Эди пьет, подняв бутыль к небу, но вместо темного неба и оголенных верхушек деревьев, скорее похожих на клубки колючей проволоки, чем на верхушки деревьев, он видит Светку в лиловом саржевом платье-кринолине, в котором она пришла на вечер в их школу с Риткой, именно тогда они и познакомились, и слышит ее ласковый смех куклы, когда он целовал ее в пустой классной комнате и луна через окно падала на мел и доску. Его Светка. Как она могла?

Эди-бэби непривычно больно. Не так больно, как больше четырех лет назад болело все тело от побоев сибирского бычка Юрки Обеюка. Более глубокая боль мучает сейчас Эди. «Как бы меня внутри разрезали бритвой, – думает Эди удивленно. – Все внутри разрезали бритвой. Кровь не идет, снаружи ничего не видно, но все сердце разрезано», – думает Эди. Столкнувшись с подобной болью впервые, он ничего не понимает в своей собственной ситуации, кроме чувства несправедливости. Почему? – мучается он непониманием.

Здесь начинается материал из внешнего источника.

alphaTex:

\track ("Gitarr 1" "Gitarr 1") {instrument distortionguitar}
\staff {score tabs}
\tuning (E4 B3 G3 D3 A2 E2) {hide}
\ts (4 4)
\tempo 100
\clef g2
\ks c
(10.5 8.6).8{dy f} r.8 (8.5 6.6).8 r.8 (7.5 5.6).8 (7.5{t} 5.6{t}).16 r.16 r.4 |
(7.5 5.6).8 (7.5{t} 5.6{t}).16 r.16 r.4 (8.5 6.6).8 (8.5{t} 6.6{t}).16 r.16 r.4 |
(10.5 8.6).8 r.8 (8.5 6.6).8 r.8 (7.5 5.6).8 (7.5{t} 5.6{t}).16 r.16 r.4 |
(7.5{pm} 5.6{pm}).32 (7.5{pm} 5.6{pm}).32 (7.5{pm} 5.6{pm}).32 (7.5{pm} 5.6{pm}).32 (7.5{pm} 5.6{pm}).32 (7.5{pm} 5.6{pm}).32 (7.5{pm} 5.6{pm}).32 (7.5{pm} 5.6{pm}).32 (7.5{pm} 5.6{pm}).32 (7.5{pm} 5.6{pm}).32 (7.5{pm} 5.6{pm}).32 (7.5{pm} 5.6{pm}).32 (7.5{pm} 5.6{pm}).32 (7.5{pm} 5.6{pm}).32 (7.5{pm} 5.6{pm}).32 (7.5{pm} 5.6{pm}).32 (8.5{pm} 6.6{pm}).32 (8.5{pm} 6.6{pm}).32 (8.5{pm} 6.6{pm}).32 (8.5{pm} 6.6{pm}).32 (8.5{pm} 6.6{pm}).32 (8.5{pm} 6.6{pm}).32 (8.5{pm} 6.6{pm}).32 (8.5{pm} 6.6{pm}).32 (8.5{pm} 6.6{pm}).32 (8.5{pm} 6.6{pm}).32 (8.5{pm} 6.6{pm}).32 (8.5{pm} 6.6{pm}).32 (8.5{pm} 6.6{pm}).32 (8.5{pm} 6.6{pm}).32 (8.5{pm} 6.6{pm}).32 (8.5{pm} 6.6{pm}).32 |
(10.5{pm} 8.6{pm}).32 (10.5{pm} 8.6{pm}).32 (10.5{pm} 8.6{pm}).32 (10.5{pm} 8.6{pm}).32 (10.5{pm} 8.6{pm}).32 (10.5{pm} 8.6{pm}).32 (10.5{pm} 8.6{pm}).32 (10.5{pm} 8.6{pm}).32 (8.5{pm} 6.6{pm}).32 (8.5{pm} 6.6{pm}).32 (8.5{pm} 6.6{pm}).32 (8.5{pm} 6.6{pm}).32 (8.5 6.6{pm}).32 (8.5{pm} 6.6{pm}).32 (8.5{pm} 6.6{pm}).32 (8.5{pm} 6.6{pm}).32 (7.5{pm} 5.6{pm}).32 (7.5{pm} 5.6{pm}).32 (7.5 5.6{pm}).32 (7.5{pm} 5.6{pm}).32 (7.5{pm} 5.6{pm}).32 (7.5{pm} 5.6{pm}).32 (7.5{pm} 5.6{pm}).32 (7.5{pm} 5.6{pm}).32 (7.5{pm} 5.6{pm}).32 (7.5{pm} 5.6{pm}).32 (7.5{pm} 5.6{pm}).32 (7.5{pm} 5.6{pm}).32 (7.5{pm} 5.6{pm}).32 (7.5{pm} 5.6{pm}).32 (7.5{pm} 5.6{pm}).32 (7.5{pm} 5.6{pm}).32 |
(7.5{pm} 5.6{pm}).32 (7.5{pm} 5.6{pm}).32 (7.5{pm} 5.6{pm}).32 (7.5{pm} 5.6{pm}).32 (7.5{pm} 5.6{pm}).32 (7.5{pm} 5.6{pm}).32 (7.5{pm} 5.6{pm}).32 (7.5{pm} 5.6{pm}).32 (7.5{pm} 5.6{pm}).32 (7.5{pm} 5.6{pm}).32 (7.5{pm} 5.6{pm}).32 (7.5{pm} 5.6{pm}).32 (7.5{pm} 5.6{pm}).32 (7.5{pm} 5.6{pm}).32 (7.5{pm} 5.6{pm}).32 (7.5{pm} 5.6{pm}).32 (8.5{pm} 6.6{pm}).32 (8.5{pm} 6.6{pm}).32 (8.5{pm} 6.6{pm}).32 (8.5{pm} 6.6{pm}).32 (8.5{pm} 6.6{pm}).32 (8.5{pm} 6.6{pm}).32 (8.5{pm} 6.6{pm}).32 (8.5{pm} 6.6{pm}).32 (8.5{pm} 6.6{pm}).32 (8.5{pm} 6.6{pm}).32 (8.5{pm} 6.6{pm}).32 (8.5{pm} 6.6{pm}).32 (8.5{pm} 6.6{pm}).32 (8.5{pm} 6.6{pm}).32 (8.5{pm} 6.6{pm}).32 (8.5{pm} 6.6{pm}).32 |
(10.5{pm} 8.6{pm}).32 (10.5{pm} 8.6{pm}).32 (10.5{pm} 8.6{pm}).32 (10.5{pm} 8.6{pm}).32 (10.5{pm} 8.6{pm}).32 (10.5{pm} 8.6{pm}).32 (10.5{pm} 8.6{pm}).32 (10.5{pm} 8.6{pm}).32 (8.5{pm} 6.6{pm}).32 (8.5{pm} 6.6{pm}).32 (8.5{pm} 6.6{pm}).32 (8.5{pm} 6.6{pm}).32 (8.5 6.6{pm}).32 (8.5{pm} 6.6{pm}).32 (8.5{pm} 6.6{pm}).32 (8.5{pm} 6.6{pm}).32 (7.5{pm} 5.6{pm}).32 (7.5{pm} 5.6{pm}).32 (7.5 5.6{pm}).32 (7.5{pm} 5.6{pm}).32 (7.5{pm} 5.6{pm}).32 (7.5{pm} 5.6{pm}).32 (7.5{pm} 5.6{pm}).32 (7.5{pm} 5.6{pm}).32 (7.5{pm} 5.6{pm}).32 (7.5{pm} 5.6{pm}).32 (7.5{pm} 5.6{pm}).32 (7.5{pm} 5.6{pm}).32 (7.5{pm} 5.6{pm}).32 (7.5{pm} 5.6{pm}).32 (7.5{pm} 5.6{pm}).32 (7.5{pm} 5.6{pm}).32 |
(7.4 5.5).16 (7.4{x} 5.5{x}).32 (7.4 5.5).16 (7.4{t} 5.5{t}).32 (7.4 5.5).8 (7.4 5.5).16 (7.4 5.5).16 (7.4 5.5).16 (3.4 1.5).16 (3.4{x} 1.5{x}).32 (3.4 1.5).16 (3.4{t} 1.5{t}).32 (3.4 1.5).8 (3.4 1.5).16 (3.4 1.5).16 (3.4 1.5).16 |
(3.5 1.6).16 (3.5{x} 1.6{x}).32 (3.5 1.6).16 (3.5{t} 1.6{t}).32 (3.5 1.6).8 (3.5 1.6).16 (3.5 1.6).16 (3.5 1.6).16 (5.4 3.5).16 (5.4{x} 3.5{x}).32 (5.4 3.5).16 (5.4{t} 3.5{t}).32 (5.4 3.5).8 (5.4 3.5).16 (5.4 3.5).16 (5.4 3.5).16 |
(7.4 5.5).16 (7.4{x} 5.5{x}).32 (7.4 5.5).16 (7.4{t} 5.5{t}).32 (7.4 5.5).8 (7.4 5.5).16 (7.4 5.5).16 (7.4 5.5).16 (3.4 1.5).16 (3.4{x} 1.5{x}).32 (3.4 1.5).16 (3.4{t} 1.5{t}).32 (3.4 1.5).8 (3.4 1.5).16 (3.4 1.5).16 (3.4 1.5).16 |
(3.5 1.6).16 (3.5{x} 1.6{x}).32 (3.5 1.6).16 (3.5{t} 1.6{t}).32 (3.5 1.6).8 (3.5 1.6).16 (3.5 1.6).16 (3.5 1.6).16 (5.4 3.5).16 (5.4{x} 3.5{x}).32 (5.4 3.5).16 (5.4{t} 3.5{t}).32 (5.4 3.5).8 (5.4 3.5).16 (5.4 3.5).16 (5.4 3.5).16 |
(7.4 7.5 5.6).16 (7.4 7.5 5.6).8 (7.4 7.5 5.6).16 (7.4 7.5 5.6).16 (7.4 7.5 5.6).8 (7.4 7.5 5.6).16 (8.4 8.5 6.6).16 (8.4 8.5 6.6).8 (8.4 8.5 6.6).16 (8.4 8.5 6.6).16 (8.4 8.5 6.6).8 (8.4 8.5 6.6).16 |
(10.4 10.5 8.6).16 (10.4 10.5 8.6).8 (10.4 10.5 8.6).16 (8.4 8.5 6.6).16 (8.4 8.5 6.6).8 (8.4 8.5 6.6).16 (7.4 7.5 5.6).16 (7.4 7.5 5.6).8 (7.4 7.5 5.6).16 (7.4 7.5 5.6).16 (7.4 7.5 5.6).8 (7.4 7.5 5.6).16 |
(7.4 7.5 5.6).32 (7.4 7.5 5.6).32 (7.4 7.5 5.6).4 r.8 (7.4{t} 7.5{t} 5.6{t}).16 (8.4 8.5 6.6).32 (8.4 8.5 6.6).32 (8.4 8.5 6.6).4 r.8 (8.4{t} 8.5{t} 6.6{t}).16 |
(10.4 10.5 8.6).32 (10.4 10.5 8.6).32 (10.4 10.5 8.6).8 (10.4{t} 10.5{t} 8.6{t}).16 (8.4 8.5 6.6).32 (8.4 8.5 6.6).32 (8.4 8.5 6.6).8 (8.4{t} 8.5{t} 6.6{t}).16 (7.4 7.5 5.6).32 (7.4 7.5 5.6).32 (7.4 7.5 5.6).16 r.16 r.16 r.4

Единственное, что удерживает его от животных криков боли – пункт первый несложного кодекса салтовского подростка: «Всегда и везде нужно быть мужчиной». На людях плачут только бабы, думает Эди. Признаются, что им больно, только бабы. Мужчина терпит и молчит. Если бы Эди-бэби был знаком с японским кодексом бусидо или с учением стоиков, читал бы Марка Аврелия или Юкио Мишиму, он бы знал, что салтовский кодекс недалеко ушел от названных кодексов, и ему было бы чем занять свои мысли, рассуждая о сходствах и различиях и тем самым смягчая свою боль, но Эди-бэби еще не слышал о бусидо, и хагакурэ, и стоиках, у него только боль – примитивная боль внутри, и кукольное личико Светки перед глазами, и ее маленькая, удивительно белая грудь, которую иногда она дает ему потрогать…

Когда ребята, покончив с бутылками, выходят из парка, опять возвращаясь в гудящую, как котельная гигантского парохода, толпу, Кадик идет рядом с Эди и ноет.

– Брось, Эди-бэби, не переживай! – бубнит Кадик. – Пошли постираемся в толпе – чувишек подкадрим, а? Они же тебя все видели, как ты выступал. Сегодня это легко. Или знаешь что? – еще более оживляется Кадик. – Поедем на Сумскую, а? Прошвырнемся? Я тебя с клевыми чуваками познакомлю, а, Эди?..

– Хуля ты приебался ко мне, – вдруг останавливаясь, говорит ему Эди отчужденно. Кадик своим нытьем мешает ему думать о Светке.

– Ну, как знаешь! – обижается Кадик. – Я только тебя пригласил, хотел тебя от мыслей об этой тощей малолетке отвлечь, а ты же на меня и бочку катишь…

Поругаться они не успевают, потому что к Эди подбегает тюренский малолетка – все зовут его Дымок, а настоящее его имя Дима, ему и вовсе лет двенадцать или тринадцать, Эди он как-то сказал, что Эди старый, и, запыхавшись, орет:

– Где тебя хуй носит, а, поэт? Тебя Тузик давно разыскивает, говорить с тобой хочет. Пошли! – Дымок тащит Эди за рукав куртки. – Тузик сказал привести тебя.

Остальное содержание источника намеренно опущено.